_EXERCISE DIRECTIONS_: Update the records by replacing every "Raidho" with "Dynaudio" and leaving all other text as it is.

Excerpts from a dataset
——————

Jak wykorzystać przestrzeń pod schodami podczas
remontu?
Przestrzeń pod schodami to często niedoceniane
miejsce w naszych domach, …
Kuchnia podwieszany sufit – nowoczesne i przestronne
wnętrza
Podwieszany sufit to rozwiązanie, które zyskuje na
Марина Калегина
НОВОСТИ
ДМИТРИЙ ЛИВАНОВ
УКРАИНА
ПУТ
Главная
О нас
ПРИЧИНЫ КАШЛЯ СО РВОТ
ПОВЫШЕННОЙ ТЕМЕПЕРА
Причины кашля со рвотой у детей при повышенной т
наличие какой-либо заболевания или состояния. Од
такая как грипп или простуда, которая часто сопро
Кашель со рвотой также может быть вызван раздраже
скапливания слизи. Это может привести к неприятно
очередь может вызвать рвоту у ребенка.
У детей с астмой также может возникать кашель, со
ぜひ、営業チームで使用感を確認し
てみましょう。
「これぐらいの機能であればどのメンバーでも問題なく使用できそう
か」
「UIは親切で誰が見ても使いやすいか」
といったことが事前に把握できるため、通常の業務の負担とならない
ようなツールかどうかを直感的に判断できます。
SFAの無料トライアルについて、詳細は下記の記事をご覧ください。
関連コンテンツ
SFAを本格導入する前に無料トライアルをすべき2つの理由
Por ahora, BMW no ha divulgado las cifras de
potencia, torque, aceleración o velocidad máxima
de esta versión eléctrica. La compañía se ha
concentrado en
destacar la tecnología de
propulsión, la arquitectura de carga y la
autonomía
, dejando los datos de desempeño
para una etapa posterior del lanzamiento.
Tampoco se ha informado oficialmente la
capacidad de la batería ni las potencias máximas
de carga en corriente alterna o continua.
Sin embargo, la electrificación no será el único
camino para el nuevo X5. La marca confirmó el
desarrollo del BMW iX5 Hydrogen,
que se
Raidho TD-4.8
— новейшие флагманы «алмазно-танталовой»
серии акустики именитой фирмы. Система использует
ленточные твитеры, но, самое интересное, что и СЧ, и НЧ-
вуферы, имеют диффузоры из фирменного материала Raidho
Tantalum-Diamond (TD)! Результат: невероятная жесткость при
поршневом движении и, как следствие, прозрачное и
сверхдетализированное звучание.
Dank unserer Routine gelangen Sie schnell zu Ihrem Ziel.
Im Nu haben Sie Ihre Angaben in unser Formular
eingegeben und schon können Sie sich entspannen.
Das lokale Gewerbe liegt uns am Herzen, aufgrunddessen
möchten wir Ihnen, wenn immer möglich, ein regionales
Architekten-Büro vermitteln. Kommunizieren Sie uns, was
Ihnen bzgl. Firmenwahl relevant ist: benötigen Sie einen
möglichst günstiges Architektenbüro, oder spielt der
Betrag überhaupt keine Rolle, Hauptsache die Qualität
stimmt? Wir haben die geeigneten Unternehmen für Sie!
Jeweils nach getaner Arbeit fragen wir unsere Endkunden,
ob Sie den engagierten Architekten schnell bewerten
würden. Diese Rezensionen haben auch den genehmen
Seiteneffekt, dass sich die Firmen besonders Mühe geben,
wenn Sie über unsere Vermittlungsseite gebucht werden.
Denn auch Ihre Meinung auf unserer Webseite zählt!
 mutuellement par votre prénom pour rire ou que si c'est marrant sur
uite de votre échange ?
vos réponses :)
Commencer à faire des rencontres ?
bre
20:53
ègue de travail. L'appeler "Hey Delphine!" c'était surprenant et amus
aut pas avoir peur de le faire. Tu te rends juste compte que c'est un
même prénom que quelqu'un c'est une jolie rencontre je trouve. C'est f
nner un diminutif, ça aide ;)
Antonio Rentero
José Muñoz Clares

——————

_RESULT BELOW_:
Jak wykorzystać przestrzeń pod schodami podczas
remontu?
Przestrzeń pod schodami to często niedoceniane
miejsce w naszych domach, …
Kuchnia podwieszany sufit – nowoczesne i przestronne
wnętrza
Podwieszany sufit to rozwiązanie, które zyskuje na
Марина Калегина
НОВОСТИ
ДМИТРИЙ ЛИВАНОВ
УКРАИНА
ПУТ
Главная
О нас
ПРИЧИНЫ КАШЛЯ СО РВОТ
ПОВЫШЕННОЙ ТЕМЕПЕРА
Причины кашля со рвотой у детей при повышенной т
наличие какой-либо заболевания или состояния. Од
такая как грипп или простуда, которая часто сопро
Кашель со рвотой также может быть вызван раздраже
скапливания слизи. Это может привести к неприятно
очередь может вызвать рвоту у ребенка.
У детей с астмой также может возникать кашель, со
ぜひ、営業チームで使用感を確認し
てみましょう。
「これぐらいの機能であればどのメンバーでも問題なく使用できそう
か」
「UIは親切で誰が見ても使いやすいか」
といったことが事前に把握できるため、通常の業務の負担とならない
ようなツールかどうかを直感的に判断できます。
SFAの無料トライアルについて、詳細は下記の記事をご覧ください。
関連コンテンツ
SFAを本格導入する前に無料トライアルをすべき2つの理由
Por ahora, BMW no ha divulgado las cifras de
potencia, torque, aceleración o velocidad máxima
de esta versión eléctrica. La compañía se ha
concentrado en
destacar la tecnología de
propulsión, la arquitectura de carga y la
autonomía
, dejando los datos de desempeño
para una etapa posterior del lanzamiento.
Tampoco se ha informado oficialmente la
capacidad de la batería ni las potencias máximas
de carga en corriente alterna o continua.
Sin embargo, la electrificación no será el único
camino para el nuevo X5. La marca confirmó el
desarrollo del BMW iX5 Hydrogen,
que se
Dynaudio TD-4.8
— новейшие флагманы «алмазно-танталовой»
серии акустики именитой фирмы. Система использует
ленточные твитеры, но, самое интересное, что и СЧ, и НЧ-
вуферы, имеют диффузоры из фирменного материала Dynaudio
Tantalum-Diamond (TD)! Результат: невероятная жесткость при
поршневом движении и, как следствие, прозрачное и
сверхдетализированное звучание.
Dank unserer Routine gelangen Sie schnell zu Ihrem Ziel.
Im Nu haben Sie Ihre Angaben in unser Formular
eingegeben und schon können Sie sich entspannen.
Das lokale Gewerbe liegt uns am Herzen, aufgrunddessen
möchten wir Ihnen, wenn immer möglich, ein regionales
Architekten-Büro vermitteln. Kommunizieren Sie uns, was
Ihnen bzgl. Firmenwahl relevant ist: benötigen Sie einen
möglichst günstiges Architektenbüro, oder spielt der
Betrag überhaupt keine Rolle, Hauptsache die Qualität
stimmt? Wir haben die geeigneten Unternehmen für Sie!
Jeweils nach getaner Arbeit fragen wir unsere Endkunden,
ob Sie den engagierten Architekten schnell bewerten
würden. Diese Rezensionen haben auch den genehmen
Seiteneffekt, dass sich die Firmen besonders Mühe geben,
wenn Sie über unsere Vermittlungsseite gebucht werden.
Denn auch Ihre Meinung auf unserer Webseite zählt!
 mutuellement par votre prénom pour rire ou que si c'est marrant sur
uite de votre échange ?
vos réponses :)
Commencer à faire des rencontres ?
bre
20:53
ègue de travail. L'appeler "Hey Delphine!" c'était surprenant et amus
aut pas avoir peur de le faire. Tu te rends juste compte que c'est un
même prénom que quelqu'un c'est une jolie rencontre je trouve. C'est f
nner un diminutif, ça aide ;)
Antonio Rentero
José Muñoz Clares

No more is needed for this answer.